==== Fragmento seleccionado

En este último caso, el complot fracasó cuando el posible asesino, que había planeado apuñalar a Pío con un cuchillo envenenado durante una audiencia, perdió los nervios. Los demás conspiradores se precipitaron unos sobre otros para ser los primeros en confesar, con la esperanza de escapar al peor castigo.

Este tipo de errores no son una mera reliquia de épocas pasadas, sino que han llegado hasta nuestros días.

Durante el viaje del Papa Pablo VI a Filipinas en 1970, por ejemplo, un pintor surrealista boliviano llamado Benjamín Mendoza y Amor Flores se acercó al Pontífice al desembarcar, gritó «¡muerte a la superstición!» y le apuñaló dos veces en el cuello con una daga corta, ambas veces por poco en la yugular. El Papa continuó con su programa, y sus heridas no fueron reveladas hasta después de su muerte en 1978.

En cuanto al motivo de Mendoza, más tarde daría la banal explicación de que simplemente quería «llamar la atención».

(Como nota a pie de página, uno de los ayudantes papales que sometió a Mendoza y ayudó a salvar la vida del Papa fue el arzobispo estadounidense Paul Marcinkus, que más tarde sería famoso como director del Banco Vaticano durante los escándalos de finales de los años setenta y ochenta. El gobierno filipino intentó inventarse la historia de que el entonces presidente Ferdinand Marcos había asestado un golpe de kárate al posible asesino, salvando así la situación, pero nadie se lo creyó).

Uno sólo puede imaginar lo diferente que habría sido la implementación del Concilio Vaticano II, por ejemplo, si Pablo hubiera muerto violentamente cinco años después de su clausura.

Resulta que el célebre incidente de 1981 no fue el único incidente cercano de Juan Pablo II.

Uno de ellos, de hecho, llegó en ese mismo viaje a Fátima al año siguiente para agradecer a la virgen su intercesión. En aquella ocasión, un sacerdote tradicionalista español mentalmente inestable llamado Juan María Fernández y Krohn apuñaló a Juan Pablo II con una bayoneta extraída de un fusil Mauser, gritando mientras lo hacía: «Abajo el Papa, abajo el Concilio Vaticano II».

========
==== Extractos de registros

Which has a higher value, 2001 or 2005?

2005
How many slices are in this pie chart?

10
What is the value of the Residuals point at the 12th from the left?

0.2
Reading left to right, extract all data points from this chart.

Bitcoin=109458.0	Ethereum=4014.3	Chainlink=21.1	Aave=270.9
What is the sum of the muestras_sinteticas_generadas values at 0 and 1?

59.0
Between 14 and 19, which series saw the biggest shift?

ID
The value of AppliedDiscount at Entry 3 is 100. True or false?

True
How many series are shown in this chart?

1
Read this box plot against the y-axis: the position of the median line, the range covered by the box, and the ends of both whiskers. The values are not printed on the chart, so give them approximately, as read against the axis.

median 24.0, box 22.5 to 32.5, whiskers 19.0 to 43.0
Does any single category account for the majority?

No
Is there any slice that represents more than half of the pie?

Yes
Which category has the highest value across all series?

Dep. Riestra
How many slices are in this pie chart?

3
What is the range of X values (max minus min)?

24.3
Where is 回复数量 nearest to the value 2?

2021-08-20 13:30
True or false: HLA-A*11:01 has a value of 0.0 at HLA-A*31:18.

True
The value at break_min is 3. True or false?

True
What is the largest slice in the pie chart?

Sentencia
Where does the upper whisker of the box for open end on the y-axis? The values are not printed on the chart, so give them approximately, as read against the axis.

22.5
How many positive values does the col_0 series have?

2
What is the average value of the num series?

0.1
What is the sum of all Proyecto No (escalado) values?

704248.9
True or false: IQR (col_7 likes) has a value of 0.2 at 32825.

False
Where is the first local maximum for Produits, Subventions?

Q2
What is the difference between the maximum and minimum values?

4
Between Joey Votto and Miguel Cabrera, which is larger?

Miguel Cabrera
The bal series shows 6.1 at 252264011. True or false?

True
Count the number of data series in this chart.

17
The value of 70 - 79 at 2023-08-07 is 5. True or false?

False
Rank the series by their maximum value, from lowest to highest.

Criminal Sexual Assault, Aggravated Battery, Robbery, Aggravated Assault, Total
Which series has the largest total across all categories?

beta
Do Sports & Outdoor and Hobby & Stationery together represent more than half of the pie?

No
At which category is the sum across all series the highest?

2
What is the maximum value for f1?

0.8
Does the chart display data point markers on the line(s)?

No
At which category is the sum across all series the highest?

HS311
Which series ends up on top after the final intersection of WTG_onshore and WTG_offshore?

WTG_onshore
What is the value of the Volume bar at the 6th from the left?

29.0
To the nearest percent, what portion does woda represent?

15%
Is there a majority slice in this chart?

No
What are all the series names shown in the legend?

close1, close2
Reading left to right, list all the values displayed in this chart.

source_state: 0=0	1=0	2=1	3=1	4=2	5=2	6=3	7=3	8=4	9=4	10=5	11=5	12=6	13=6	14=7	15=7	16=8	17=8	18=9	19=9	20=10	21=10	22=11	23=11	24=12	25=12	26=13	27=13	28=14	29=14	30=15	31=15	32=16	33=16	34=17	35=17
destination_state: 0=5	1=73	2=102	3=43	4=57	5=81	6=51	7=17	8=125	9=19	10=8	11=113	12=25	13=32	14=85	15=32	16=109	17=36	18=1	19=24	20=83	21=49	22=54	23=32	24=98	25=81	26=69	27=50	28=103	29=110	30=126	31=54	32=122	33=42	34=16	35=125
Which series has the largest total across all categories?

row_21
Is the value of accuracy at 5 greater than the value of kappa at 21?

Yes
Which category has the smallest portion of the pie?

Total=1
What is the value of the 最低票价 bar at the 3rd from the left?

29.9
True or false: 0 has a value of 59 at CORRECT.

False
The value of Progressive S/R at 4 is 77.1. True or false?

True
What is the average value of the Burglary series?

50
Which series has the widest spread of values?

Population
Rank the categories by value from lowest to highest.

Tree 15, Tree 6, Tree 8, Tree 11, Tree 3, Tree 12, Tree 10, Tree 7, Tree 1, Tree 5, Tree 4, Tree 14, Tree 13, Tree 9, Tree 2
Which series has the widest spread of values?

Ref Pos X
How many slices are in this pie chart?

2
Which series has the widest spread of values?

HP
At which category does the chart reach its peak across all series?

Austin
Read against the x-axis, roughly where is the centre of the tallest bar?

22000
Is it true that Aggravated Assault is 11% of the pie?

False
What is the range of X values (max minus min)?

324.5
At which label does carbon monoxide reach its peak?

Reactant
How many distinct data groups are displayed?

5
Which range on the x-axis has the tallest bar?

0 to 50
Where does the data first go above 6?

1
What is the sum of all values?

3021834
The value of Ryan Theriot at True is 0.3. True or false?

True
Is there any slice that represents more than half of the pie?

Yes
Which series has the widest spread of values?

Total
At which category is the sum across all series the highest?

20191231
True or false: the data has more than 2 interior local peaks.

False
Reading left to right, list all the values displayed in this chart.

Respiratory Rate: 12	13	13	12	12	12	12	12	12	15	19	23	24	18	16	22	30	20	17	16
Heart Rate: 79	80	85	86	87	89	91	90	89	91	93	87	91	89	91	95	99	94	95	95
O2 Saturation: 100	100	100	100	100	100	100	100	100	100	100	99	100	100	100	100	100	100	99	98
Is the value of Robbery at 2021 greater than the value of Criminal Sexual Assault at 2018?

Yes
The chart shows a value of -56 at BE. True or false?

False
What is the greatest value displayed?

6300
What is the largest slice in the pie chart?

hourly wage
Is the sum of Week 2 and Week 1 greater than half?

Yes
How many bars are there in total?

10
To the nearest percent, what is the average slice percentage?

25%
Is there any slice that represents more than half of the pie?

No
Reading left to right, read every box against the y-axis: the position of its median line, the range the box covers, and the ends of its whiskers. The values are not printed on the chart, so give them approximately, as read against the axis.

========

• Descripción del ejercicio
Por favor, reescribe el pasaje del fragmento sobre los atentados contra los papas que empieza en «Este tipo de» y termina después de «muerte en 1978.», cambiando «daga corta» por «navaja».

• Solución propuesta
Este tipo de errores no son una mera reliquia de épocas pasadas, sino que han llegado hasta nuestros días.

Durante el viaje del Papa Pablo VI a Filipinas en 1970, por ejemplo, un pintor surrealista boliviano llamado Benjamín Mendoza y Amor Flores se acercó al Pontífice al desembarcar, gritó «¡muerte a la superstición!» y le apuñaló dos veces en el cuello con una navaja, ambas veces por poco en la yugular. El Papa continuó con su programa, y sus heridas no fueron reveladas hasta después de su muerte en 1978.